Task to complete: Count the lines in the data below that contain the string "instrument", treating uppercase and lowercase as different, and reply with only that number.

Items:
--------------------
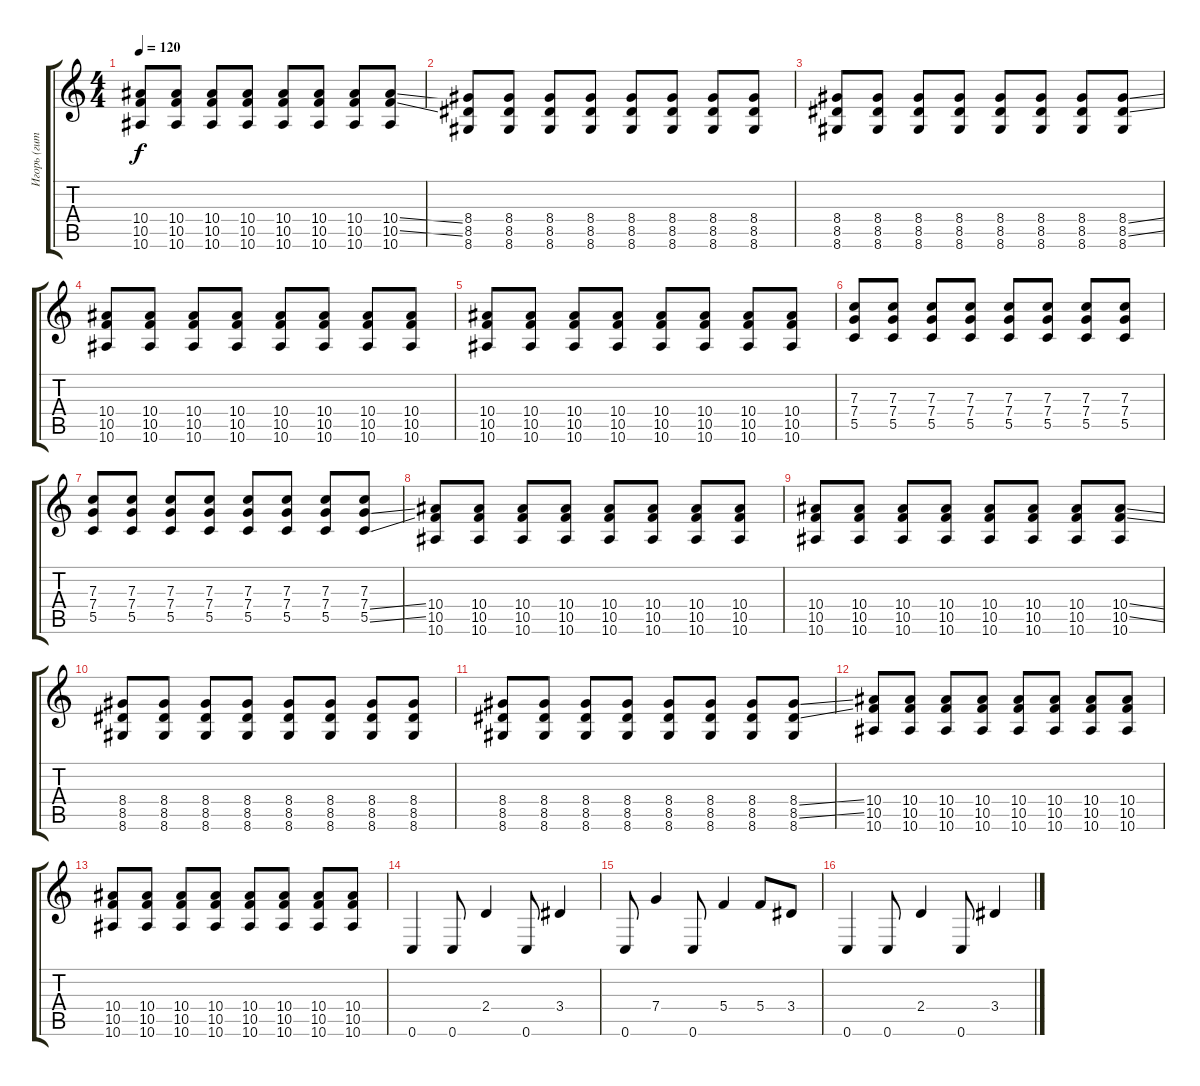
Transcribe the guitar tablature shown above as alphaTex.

\track ("Игорь (гитара 1)/деревянные (флейта,клар" "Игорь (гит") {instrument overdrivenguitar}
\staff {score tabs}
\tuning (D4 A3 F3 C3 G2 C2) {hide}
\ts (4 4)
\tempo 120
\clef g2
\ks c
(10.4 10.5 10.6).8{dy f} (10.4 10.5 10.6).8 (10.4 10.5 10.6).8 (10.4 10.5 10.6).8 (10.4 10.5 10.6).8 (10.4 10.5 10.6).8 (10.4 10.5 10.6).8 (10.4{ss} 10.5{ss} 10.6).8 |
(8.4 8.5 8.6).8 (8.4 8.5 8.6).8 (8.4 8.5 8.6).8 (8.4 8.5 8.6).8 (8.4 8.5 8.6).8 (8.4 8.5 8.6).8 (8.4 8.5 8.6).8 (8.4 8.5 8.6).8 |
(8.4 8.5 8.6).8 (8.4 8.5 8.6).8 (8.4 8.5 8.6).8 (8.4 8.5 8.6).8 (8.4 8.5 8.6).8 (8.4 8.5 8.6).8 (8.4 8.5 8.6).8 (8.4{ss} 8.5{ss} 8.6).8 |
(10.4 10.5 10.6).8 (10.4 10.5 10.6).8 (10.4 10.5 10.6).8 (10.4 10.5 10.6).8 (10.4 10.5 10.6).8 (10.4 10.5 10.6).8 (10.4 10.5 10.6).8 (10.4 10.5 10.6).8 |
(10.4 10.5 10.6).8 (10.4 10.5 10.6).8 (10.4 10.5 10.6).8 (10.4 10.5 10.6).8 (10.4 10.5 10.6).8 (10.4 10.5 10.6).8 (10.4 10.5 10.6).8 (10.4 10.5 10.6).8 |
(7.3 7.4 5.5).8 (7.3 7.4 5.5).8 (7.3 7.4 5.5).8 (7.3 7.4 5.5).8 (7.3 7.4 5.5).8 (7.3 7.4 5.5).8 (7.3 7.4 5.5).8 (7.3 7.4 5.5).8 |
(7.3 7.4 5.5).8 (7.3 7.4 5.5).8 (7.3 7.4 5.5).8 (7.3 7.4 5.5).8 (7.3 7.4 5.5).8 (7.3 7.4 5.5).8 (7.3 7.4 5.5).8 (7.3 7.4{ss} 5.5{ss}).8 |
(10.4 10.5 10.6).8 (10.4 10.5 10.6).8 (10.4 10.5 10.6).8 (10.4 10.5 10.6).8 (10.4 10.5 10.6).8 (10.4 10.5 10.6).8 (10.4 10.5 10.6).8 (10.4 10.5 10.6).8 |
(10.4 10.5 10.6).8 (10.4 10.5 10.6).8 (10.4 10.5 10.6).8 (10.4 10.5 10.6).8 (10.4 10.5 10.6).8 (10.4 10.5 10.6).8 (10.4 10.5 10.6).8 (10.4{ss} 10.5{ss} 10.6).8 |
(8.4 8.5 8.6).8 (8.4 8.5 8.6).8 (8.4 8.5 8.6).8 (8.4 8.5 8.6).8 (8.4 8.5 8.6).8 (8.4 8.5 8.6).8 (8.4 8.5 8.6).8 (8.4 8.5 8.6).8 |
(8.4 8.5 8.6).8 (8.4 8.5 8.6).8 (8.4 8.5 8.6).8 (8.4 8.5 8.6).8 (8.4 8.5 8.6).8 (8.4 8.5 8.6).8 (8.4 8.5 8.6).8 (8.4{ss} 8.5{ss} 8.6).8 |
(10.4 10.5 10.6).8 (10.4 10.5 10.6).8 (10.4 10.5 10.6).8 (10.4 10.5 10.6).8 (10.4 10.5 10.6).8 (10.4 10.5 10.6).8 (10.4 10.5 10.6).8 (10.4 10.5 10.6).8 |
(10.4 10.5 10.6).8 (10.4 10.5 10.6).8 (10.4 10.5 10.6).8 (10.4 10.5 10.6).8 (10.4 10.5 10.6).8 (10.4 10.5 10.6).8 (10.4 10.5 10.6).8 (10.4 10.5 10.6).8 |
0.6.4{volume 14 instrument acousticguitarsteel} 0.6.8 2.4.4 0.6.8 3.4.4 |
0.6.8 7.4.4 0.6.8 5.4.4 5.4.8 3.4.8 |
0.6.4 0.6.8 2.4.4 0.6.8 3.4.4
--------------------
Result: 2